##### Stored data

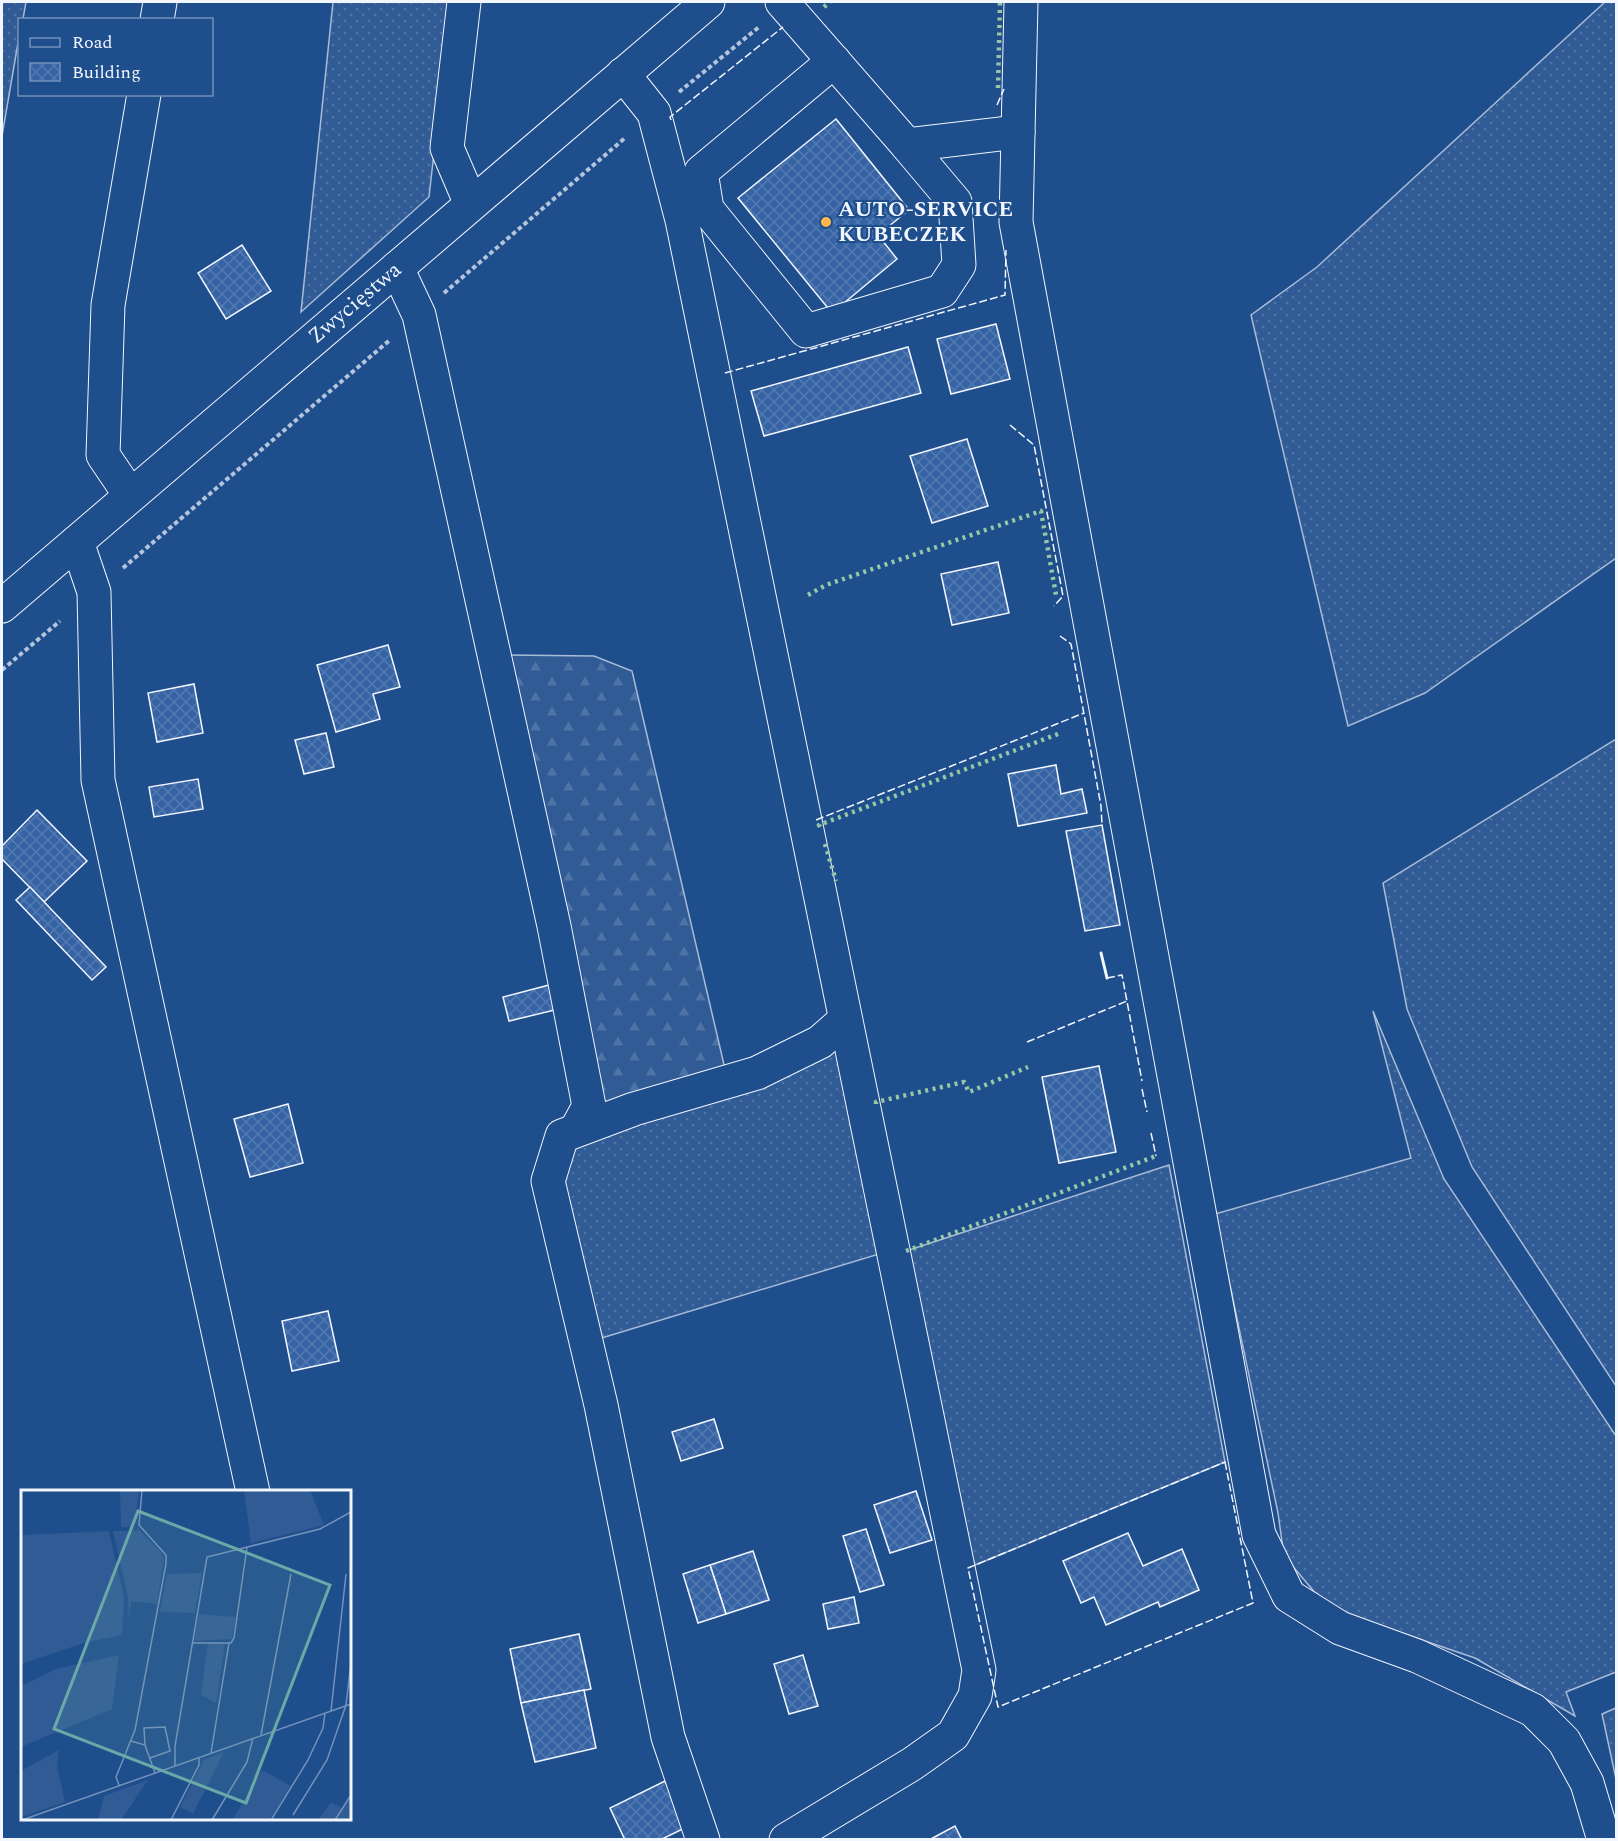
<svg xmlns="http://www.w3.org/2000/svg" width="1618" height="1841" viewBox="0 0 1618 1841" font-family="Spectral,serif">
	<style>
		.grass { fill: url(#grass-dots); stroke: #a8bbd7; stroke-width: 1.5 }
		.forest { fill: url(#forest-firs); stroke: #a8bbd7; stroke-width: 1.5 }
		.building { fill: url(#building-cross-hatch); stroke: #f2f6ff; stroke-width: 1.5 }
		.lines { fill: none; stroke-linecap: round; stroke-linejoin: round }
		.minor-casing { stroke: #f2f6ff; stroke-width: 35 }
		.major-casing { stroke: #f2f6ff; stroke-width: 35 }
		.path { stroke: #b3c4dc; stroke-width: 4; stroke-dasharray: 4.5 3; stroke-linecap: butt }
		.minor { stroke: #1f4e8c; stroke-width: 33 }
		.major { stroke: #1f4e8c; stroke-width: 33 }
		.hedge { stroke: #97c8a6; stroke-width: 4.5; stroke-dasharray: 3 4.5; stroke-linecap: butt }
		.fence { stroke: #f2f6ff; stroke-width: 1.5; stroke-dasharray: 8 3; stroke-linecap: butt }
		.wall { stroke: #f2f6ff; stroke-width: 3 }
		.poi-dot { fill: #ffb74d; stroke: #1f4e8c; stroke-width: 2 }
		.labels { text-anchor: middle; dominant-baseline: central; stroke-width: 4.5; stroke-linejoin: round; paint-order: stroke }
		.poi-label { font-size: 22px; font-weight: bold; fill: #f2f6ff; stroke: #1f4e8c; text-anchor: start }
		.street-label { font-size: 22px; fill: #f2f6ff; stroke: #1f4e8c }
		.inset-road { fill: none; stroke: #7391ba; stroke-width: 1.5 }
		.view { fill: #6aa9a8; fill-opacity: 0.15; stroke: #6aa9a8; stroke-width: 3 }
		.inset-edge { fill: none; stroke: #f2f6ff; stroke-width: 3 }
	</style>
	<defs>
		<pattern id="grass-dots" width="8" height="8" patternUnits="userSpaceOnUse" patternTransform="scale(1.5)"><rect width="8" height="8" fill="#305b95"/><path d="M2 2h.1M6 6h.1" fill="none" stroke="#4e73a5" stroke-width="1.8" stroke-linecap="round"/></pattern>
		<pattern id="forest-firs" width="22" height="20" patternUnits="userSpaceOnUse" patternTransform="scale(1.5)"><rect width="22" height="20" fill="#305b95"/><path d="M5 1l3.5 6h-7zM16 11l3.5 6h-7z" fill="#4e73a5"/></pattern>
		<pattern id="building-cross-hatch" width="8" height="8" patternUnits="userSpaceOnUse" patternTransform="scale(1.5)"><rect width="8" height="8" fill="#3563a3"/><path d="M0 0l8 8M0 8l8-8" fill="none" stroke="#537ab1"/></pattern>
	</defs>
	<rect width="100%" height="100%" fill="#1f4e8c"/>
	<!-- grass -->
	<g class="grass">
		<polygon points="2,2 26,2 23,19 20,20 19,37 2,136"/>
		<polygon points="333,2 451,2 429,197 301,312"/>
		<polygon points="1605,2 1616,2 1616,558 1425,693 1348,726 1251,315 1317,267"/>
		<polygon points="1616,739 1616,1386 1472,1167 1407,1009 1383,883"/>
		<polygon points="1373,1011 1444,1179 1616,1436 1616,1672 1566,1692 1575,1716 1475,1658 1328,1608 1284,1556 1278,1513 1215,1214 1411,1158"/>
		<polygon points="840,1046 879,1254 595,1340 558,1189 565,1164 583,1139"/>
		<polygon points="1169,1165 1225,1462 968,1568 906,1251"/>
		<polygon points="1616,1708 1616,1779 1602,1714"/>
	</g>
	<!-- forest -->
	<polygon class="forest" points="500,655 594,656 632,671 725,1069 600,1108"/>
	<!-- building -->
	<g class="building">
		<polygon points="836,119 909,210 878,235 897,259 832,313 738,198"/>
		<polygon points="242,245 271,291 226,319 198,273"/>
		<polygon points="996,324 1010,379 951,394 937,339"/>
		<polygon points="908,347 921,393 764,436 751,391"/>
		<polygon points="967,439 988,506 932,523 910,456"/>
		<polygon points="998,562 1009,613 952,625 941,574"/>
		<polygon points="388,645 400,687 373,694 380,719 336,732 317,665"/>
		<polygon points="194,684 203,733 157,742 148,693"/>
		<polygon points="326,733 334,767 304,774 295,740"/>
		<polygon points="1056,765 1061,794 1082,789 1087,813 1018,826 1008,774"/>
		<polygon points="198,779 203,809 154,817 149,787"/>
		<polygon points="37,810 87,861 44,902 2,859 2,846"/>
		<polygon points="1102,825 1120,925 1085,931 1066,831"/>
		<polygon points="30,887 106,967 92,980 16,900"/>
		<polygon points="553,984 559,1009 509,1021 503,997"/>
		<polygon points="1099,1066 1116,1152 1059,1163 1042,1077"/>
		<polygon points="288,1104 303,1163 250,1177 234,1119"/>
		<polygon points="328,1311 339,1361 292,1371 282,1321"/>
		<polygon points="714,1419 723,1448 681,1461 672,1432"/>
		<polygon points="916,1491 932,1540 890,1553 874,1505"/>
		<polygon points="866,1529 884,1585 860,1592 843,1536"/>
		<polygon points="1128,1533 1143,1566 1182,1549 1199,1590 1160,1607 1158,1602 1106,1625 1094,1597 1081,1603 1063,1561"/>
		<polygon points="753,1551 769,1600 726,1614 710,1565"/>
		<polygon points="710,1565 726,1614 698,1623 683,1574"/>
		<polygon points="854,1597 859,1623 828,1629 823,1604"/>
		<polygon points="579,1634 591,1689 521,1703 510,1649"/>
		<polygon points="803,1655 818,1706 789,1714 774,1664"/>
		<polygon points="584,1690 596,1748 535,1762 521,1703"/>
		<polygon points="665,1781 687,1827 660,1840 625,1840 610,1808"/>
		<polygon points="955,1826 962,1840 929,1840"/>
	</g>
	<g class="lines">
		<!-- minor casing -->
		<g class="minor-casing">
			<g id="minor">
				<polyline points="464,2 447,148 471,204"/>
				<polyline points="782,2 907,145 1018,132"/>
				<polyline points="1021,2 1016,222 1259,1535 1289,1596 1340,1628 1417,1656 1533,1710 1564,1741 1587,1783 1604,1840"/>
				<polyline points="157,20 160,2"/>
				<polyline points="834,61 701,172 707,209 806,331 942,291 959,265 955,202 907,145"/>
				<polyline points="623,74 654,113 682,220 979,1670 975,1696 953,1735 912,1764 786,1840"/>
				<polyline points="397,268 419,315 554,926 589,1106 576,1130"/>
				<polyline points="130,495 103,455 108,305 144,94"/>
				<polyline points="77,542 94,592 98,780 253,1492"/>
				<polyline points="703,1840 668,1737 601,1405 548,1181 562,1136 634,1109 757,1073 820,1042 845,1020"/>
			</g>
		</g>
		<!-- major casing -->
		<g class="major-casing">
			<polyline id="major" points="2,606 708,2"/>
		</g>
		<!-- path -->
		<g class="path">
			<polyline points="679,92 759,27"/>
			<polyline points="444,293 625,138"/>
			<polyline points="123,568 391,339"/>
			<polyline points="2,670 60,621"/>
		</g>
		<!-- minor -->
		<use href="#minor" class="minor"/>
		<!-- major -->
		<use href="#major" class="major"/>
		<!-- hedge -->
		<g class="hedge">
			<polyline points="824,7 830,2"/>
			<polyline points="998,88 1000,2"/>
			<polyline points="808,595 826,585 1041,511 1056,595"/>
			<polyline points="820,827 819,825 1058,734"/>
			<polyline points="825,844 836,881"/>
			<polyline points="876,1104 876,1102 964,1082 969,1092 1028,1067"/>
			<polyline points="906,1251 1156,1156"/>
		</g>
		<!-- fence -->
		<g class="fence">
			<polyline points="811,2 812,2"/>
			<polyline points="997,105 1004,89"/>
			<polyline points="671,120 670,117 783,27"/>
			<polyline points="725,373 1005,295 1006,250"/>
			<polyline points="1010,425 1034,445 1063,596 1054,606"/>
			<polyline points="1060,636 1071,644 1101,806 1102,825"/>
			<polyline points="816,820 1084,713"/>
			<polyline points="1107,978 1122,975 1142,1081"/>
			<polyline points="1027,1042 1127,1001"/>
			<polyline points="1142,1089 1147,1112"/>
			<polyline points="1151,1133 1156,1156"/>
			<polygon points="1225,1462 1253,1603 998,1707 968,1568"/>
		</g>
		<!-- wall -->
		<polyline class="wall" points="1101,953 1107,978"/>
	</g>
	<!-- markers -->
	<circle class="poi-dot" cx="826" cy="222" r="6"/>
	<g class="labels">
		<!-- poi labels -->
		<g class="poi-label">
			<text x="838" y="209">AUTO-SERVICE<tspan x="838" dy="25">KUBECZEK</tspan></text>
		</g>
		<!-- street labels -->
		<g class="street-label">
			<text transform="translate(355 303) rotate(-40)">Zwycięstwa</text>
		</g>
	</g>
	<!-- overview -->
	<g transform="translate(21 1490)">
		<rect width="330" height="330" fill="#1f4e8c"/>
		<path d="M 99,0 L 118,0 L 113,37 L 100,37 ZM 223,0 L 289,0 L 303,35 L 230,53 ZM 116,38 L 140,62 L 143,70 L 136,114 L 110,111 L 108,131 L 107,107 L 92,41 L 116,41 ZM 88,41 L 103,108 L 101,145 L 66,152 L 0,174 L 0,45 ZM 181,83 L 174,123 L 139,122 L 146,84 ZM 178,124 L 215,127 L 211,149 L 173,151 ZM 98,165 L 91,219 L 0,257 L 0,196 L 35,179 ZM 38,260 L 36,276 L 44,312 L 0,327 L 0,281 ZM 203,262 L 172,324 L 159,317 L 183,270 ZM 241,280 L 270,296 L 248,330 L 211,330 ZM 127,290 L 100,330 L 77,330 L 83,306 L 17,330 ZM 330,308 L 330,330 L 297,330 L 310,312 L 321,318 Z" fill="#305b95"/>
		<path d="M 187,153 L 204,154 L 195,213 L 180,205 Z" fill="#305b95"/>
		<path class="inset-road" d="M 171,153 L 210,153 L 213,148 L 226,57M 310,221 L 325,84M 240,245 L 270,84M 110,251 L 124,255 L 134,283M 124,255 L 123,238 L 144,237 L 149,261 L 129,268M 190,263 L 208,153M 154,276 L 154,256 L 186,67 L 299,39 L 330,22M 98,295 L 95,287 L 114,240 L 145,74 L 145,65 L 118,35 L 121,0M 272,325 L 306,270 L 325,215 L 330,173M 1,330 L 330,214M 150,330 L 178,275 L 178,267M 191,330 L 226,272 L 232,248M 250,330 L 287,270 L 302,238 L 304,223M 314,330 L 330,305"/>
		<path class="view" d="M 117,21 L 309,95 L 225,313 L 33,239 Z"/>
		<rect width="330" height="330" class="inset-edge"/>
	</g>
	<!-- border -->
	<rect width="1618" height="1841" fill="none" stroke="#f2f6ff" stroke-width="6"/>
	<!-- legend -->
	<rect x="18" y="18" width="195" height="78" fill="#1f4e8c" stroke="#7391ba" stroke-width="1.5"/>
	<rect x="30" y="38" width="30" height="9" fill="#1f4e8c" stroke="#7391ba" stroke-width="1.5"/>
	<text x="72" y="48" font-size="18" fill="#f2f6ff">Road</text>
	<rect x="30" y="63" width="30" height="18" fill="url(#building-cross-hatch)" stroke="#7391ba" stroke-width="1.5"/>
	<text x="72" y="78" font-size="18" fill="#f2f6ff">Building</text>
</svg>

##########

> [Problem] Check every line of the data above for the string "lines", and copy those that have it.

> [Your response]
		.lines { fill: none; stroke-linecap: round; stroke-linejoin: round }
	<g class="lines">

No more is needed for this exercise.